In the morning you will meet at the Park headquarters and you will be put into groups. Each group is assigned a guide and trackers and you set off on your gorilla trek to find the gorilla group based on the information from the rangers about where they have been spotted early in the morning.
When you find the gorilla group, you can spend up to an hour observing them each day at a safe and non-obtrusive distance. Your guide will communicate with the gorillas, placating and reassuring them with grunts, should they feel concerned. The most incredible way of capturing this experience is in fact on video, where you can incorporate the sounds as this is the most evocative, abiding memory of all!

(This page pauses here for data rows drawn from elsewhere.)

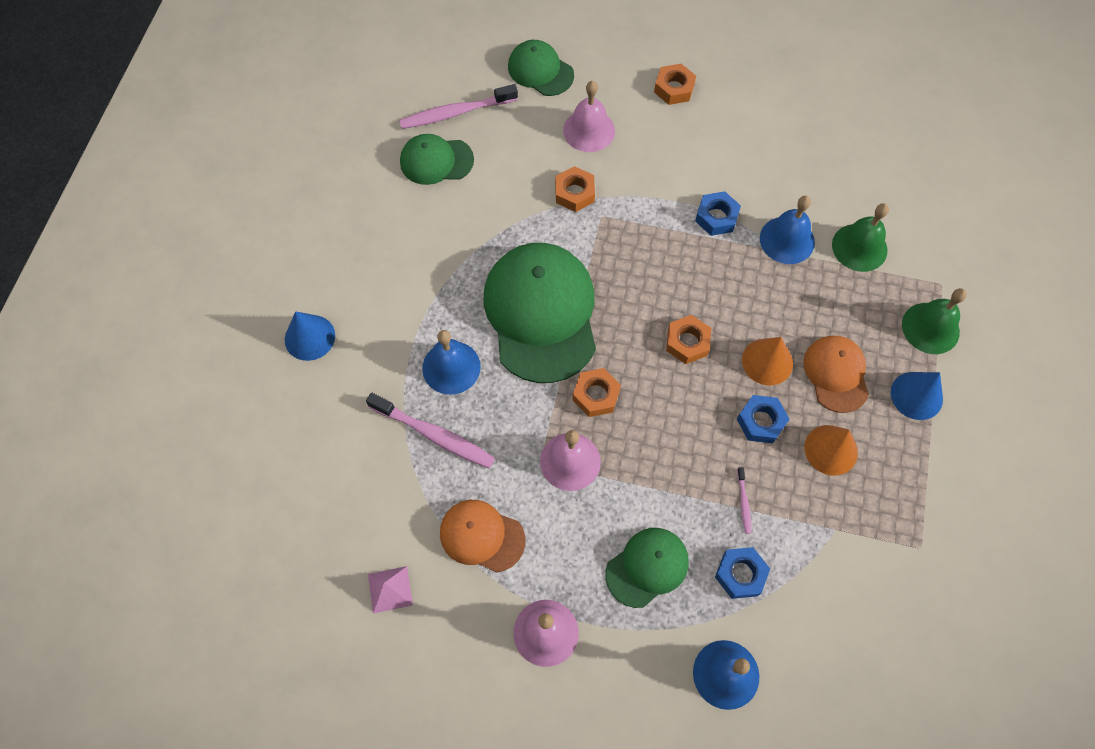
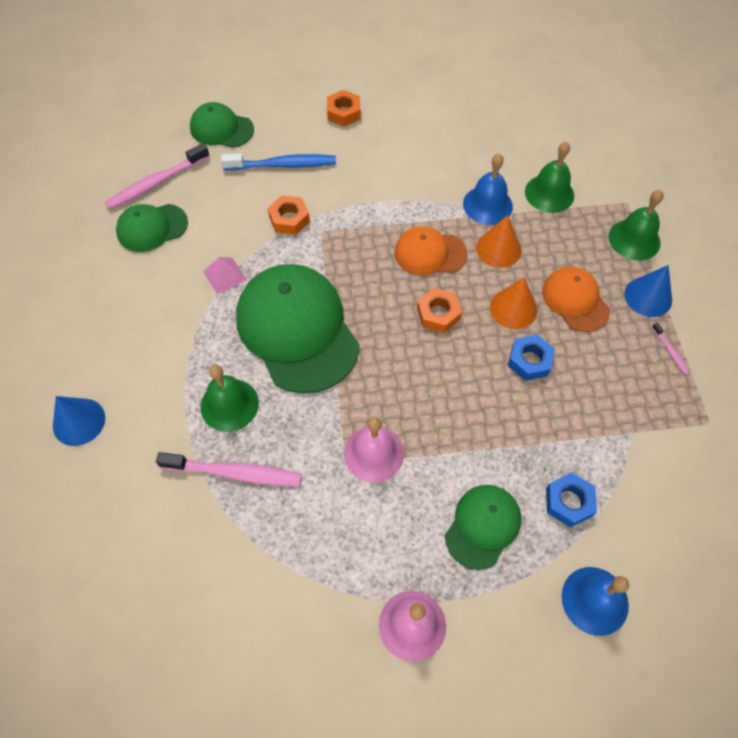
camera: 20 degrees left, 5 degrees down
(390, 589) = (242, 641): pink pyramid -> pink pyramid (224, 275)
(451, 367) = (229, 404): blue bell -> green bell
(481, 536) = (315, 553): orange cap -> orange cap (430, 253)
(589, 130) = (283, 165): pink bell -> blue toothbrush
(596, 395) = (375, 386): orange nut -> none
(716, 217) = (421, 204): blue nut -> none
(743, 503) = (544, 436): pink toothbrush -> pink toothbrush (670, 351)
(831, 450) = (598, 365): orange cone -> orange cone (498, 249)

I always recommend that you trek twice! You can spend up to an hour per trek observing the gorilla family and around eighty permits are available on a daily basis. On average up to eight people will trek to see each habituated family of gorillas each day. On the first day you tend to want to take photos and videos to record this incredibly memory. The beauty of having a second trek the following day is that you can then sit quietly and just take in the experience, as you have all your photography already!
Whilst the gorilla permits may seem expensive at first glance ($1500 per permit), you will never regret this expenditure! In fact, it is exceptional value relative to the experience you gain which simply is life enhancing.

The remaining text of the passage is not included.